What is EDA?
EDA is known as Exploratory Data Analysis. The overall goal of EDA (in my opinion) is to get a “feel” for the data. What is the data trying to tell us? By understanding the data, it will help us determine what answers we can get from the data. These “answers” can lead us to other questions.
My strategy is comprised of two parts – First, Exploring the data while cleaning. This is the most important part of my EDA process. I say this because you don’t want to be halfway through a project and realize you missed something at the beginning of the process. Plus, we cannot analysis data until it has been cleaned, free of errors, and any questions addressed.
Exploring the Data while cleaning
- Create an Excel spreadsheet or Word document to document your EDA process. You should save it in the directory of your project
or assignment. This will be helpful, if you need to recreate your results in the future and a reminder as to what you did.
- Document any changes made to the data
- Document the main points from the steps below.
- What is the shape?
- Number of observations?
- Format? Long or Wide?
- Is the data large enough in size?
- Create a table describing the data set.
- Variable (column name)
- Data Type (Date, Continuous, Discrete, Character, etc.)
- Description of the variable
- Read any meta data or separate files on the data set.
- Are there any missing values (blanks, NA, periods, etc.)?
- Ask yourself, why are they missing?
- Did participants just fail to answer or is there a bigger problem?
- How are you going to address the missing information?
- Impute it
- Remove it
- Leave it as is and try to work around it
- Do you need to consult with anyone else before deciding?
- Look at any date variable.
- Verify the date format is correct.
- Look at any variables (columns) that could be converted to factors.
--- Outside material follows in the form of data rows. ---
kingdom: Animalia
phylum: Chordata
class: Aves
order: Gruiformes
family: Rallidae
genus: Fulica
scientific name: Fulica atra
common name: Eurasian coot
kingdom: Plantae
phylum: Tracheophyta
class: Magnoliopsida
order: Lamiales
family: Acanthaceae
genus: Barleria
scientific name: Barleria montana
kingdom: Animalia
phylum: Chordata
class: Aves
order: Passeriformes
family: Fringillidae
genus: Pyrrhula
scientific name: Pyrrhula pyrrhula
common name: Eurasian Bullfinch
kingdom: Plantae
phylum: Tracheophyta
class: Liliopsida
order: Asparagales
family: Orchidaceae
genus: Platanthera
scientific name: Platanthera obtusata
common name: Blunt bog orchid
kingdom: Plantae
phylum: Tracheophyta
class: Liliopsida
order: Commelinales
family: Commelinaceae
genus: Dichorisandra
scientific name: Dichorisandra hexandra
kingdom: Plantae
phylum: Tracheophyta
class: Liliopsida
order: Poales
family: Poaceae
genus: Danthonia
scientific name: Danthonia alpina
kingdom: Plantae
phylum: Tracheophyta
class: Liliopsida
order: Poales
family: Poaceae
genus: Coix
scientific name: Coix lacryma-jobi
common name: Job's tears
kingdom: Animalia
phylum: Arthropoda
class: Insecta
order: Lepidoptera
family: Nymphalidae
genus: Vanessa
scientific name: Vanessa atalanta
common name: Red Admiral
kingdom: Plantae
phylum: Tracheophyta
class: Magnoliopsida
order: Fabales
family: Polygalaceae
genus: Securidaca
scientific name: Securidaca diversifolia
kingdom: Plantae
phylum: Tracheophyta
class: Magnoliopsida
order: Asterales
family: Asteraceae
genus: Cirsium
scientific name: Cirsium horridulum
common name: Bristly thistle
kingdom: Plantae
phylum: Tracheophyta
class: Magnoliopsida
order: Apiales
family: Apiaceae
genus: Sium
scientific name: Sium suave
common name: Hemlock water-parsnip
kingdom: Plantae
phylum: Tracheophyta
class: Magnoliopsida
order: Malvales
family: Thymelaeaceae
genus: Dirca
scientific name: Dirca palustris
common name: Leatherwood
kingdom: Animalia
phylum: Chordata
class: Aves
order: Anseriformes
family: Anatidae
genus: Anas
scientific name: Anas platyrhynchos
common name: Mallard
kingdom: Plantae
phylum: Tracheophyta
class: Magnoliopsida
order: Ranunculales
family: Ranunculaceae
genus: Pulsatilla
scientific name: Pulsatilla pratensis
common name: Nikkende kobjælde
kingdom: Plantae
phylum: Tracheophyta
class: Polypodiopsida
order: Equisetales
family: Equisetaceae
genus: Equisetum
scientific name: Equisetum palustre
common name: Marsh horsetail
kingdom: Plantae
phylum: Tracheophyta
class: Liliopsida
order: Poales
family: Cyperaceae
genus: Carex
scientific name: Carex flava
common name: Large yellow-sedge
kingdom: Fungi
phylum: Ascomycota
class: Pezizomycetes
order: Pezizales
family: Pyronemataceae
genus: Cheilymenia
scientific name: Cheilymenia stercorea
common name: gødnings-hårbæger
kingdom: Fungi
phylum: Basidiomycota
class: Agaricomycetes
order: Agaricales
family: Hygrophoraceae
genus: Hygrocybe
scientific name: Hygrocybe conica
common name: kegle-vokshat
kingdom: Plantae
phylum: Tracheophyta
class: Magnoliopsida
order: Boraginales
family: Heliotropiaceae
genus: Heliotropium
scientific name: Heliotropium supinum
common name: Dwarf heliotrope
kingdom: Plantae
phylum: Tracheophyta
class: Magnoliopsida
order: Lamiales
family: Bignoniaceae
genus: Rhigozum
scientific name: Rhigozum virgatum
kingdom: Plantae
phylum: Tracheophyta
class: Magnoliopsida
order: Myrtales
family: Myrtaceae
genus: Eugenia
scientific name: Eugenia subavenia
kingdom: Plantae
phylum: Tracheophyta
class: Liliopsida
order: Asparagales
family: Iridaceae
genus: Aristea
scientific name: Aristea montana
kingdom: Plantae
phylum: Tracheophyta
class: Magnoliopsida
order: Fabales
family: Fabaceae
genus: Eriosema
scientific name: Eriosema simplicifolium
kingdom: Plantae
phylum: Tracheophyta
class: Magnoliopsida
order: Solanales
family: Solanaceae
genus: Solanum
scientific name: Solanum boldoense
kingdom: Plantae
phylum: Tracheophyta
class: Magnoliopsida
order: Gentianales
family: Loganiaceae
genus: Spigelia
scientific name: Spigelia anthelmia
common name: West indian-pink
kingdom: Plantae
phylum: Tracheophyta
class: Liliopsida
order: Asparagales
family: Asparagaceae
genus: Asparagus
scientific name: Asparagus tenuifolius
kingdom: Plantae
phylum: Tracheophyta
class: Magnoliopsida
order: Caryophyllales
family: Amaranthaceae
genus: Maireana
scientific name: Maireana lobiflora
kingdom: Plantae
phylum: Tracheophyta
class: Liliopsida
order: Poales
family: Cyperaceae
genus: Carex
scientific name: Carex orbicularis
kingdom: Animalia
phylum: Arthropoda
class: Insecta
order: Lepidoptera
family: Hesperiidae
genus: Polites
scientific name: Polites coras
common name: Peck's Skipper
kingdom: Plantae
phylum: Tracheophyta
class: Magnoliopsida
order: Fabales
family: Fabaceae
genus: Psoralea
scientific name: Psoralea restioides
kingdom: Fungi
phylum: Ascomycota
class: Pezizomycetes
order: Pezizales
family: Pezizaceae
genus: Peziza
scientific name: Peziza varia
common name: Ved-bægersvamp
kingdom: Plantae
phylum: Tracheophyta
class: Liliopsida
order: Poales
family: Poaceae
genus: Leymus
- Are the values consistent?
- Use ndistinct(). I’ve ran into situations where gender field contained M, F, Male, and Female.
- Based on step 3b – make any data type changes, if necessary
Next, Exploring the data with visualization and tools
- Summarize the data using functions such as summary() to get basic statistical information.
- Does the results make sense?
- Look at mean and median – Is the data skewed?
- Outliers? Why do we have outliers?
-
Create contingency table to further explore the data
- Plot the data to determine the distribution or shape.
- Referring to step 3, create a plot based on the data types being explored.
- One variable
- Histogram
- Boxplot
- Two (multiple) variables
- Scatter plot
- Bare Chart
- Heat Map
- Line Chart
- Categorical variables
- Bar Chart
- One variable
- What do you see? Trends? Relationships?
- Referring to step 3, create a plot based on the data types being explored.
- Use correlation to confirm or disaffirm any relationships.
- Using cor(), ggpairs(), and/ or ggcorr().
From the outline above, after all of step one, I think the most important thing is plotting and looking the distribution. Visually, it’s easier to see patterns and trends in the data, which can help answer questions.
As you are completing the EDA, you are trying to look for relationships and ask why those relationships exist in the first place.
Honestly, I think that is the only reason to complete EDA.
Thank again for reading my blog post. I am working on my narrative and trying to find my voice.